> Uraian Tugas: Tuliskan kembali bagian teks bacaan tentang hilirisasi dari "Kendala lainnya adalah" sampai "bilateral investment treaty." tanpa mengubah satu kata pun.

> Teks Bacaan:
<<<<

Economic Issues

Hilirisasi Tingkatkan PDB US$ 235,9 Miliar dan Ekspor Hingga US$ 857 Miliar

Para pembicara di Investortrust Future Forum: Mendiversifikasi PMA di Investasi Berkelanjutan di Jakarta, Rabu (25/9/2024). (Foto: Eva Martha Rahayu/SWA)

Nilai investasi di sektor hilirisasi hingga tahun 2040 diprediksi mencapai US$ 618,1 miliar. Hal tersebut dituangkan dalam peta jalan (roadmap) Hilirisasi Investasi Strategis hingga 2040. Deputi Bidang Pengembangan Iklim Penanaman Modal Kementerian Investasi/BKPM, Riyatno, mengatakan, investasi tersebut akan memberikan tambahan terhadap produk domestik bruto (PDB). "Kontribusi terhadap PDB sebesar US$ 235,9 miliar, mendongkrak nilai ekspor hingga US$ 857 miliar, serta membuka lapangan pekerjaan lebih dari 3 juta,” kata Riyatno dalam Investortrust Future Forum: Mendiversifikasi PMA di Investasi Berkelanjutan yang digelar Investortrust.id bersama Kementerian Investasi/BKPM, di Hotel Sultan, Jakarta pada Rabu, (25/9/2024).

Seminar ini menghadirkan panelis Direktur Hilirisasi Perkebunan, Kelautan, Perikanan dan Kehutanan, Mohamad Faizal; Subkoordinator Pengembangan Investasi dan Kerjasama Sektor Batubara Kementerian ESDM. Yunita Siti Indarwati; VP Government Relation PT Freeport Indonesia, Harry Pancasakti; Ketua Indonesian Mining Association, Rachmat Makkasau, dan Direktur Ekonomi Celios Nailul Huda.

Riyatno menyatakan, pemerintah terus mendorong hilirisasi dan industrialisasi untuk mengakselerasi pertumbuhan ekonomi nasional dalam mewujudkan Indonesia Emas 2045. Apalagi, hilirisasi memberikan nilai tambah berlipat.“Misalnya untuk nikel, kalau sudah menjadi nikel sulfat, itu menjadi 11,4 perkaliannya. Untuk precursor kali 19,4, sedangkan k katoda kali 37,5. Dan tentu kalau bisa menjadi sel baterai itu perkaliannya 67,7. Jadi sangat luar biasa kalau bahan mentah itu atau raw material itu diolah,” kata Riyatno menegaskan.

Namun, untuk mendorong hilirisasi dan industrialisasi, Indonesia kekurangan sumber daya manusia (SDM) yang kompeten. “Setiap tahun dibutuhkan sekitar 16.000 tenaga kerja kompeten untuk sektor manufaktur, termasuk hilirisasi,” kata Riyatno.

Kendala lainnya adalah kebutuhan investasi yang besar. Untuk itu, dibutuhkan perluasan kerja sama internasional. Dalam hal ini, Kementerian Investasi/BKPM membuat perjanjian-perjanjian baik bilateral, multilateral, atau bilateral investment treaty.

>>>>

> Data yang Disediakan:
<<<<

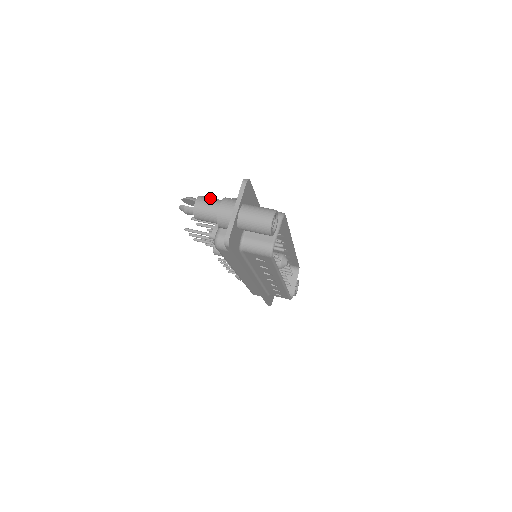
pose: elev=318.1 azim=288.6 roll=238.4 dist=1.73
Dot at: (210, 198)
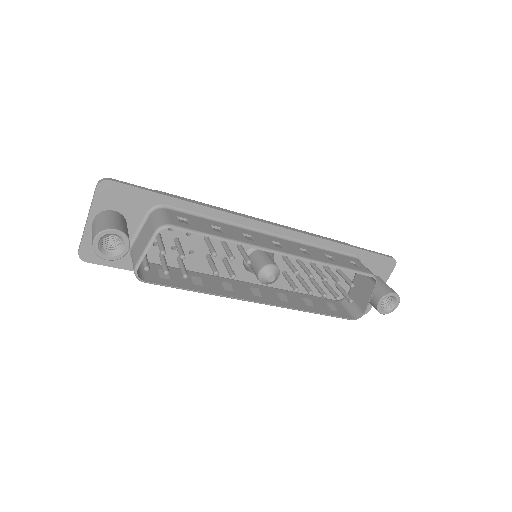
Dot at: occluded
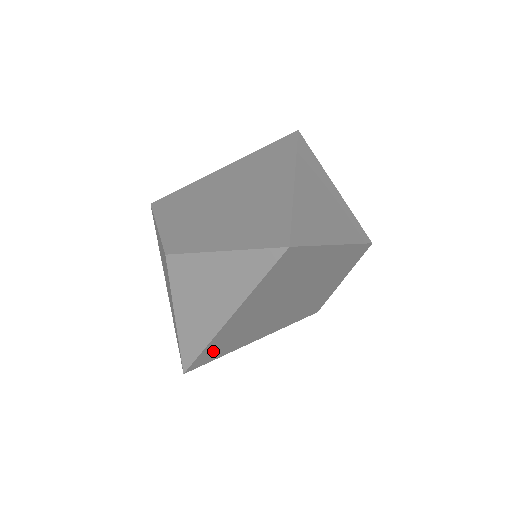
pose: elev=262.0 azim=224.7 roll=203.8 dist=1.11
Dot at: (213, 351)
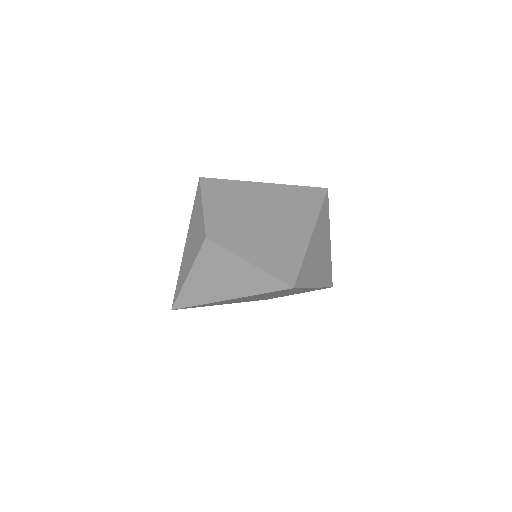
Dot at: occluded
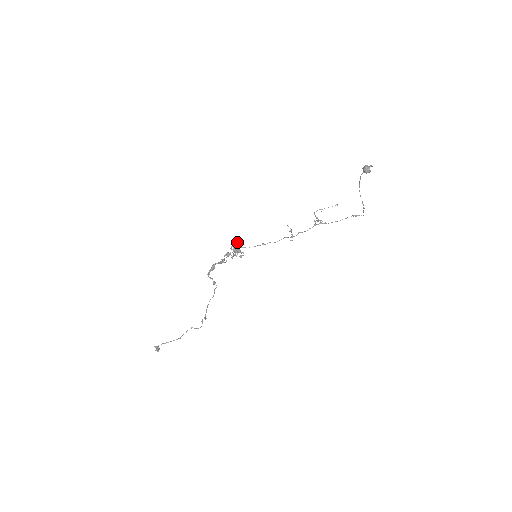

>>>>
<<<<

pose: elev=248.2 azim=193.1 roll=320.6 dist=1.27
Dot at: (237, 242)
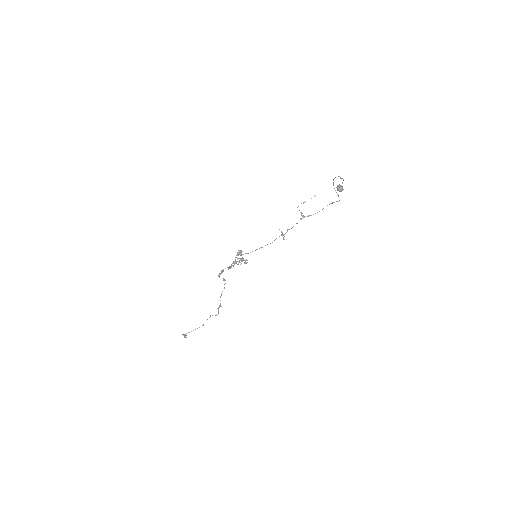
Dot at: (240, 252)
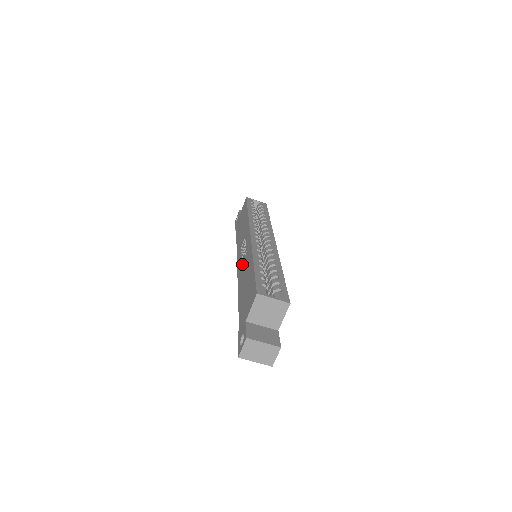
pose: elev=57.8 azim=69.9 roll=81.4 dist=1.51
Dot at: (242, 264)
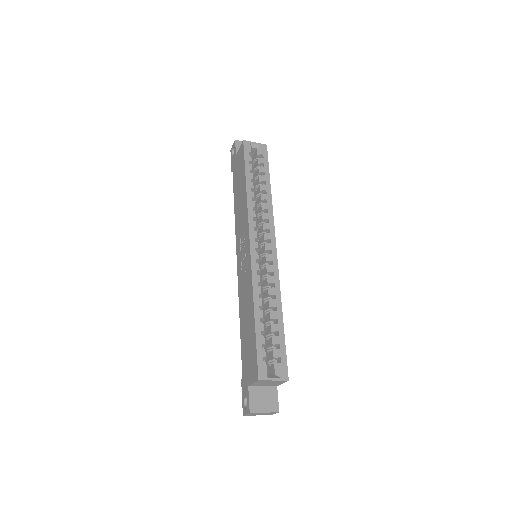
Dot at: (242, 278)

>>>>

> Jawaban:
Kendala lainnya adalah kebutuhan investasi yang besar. Untuk itu, dibutuhkan perluasan kerja sama internasional. Dalam hal ini, Kementerian Investasi/BKPM membuat perjanjian-perjanjian baik bilateral, multilateral, atau bilateral investment treaty.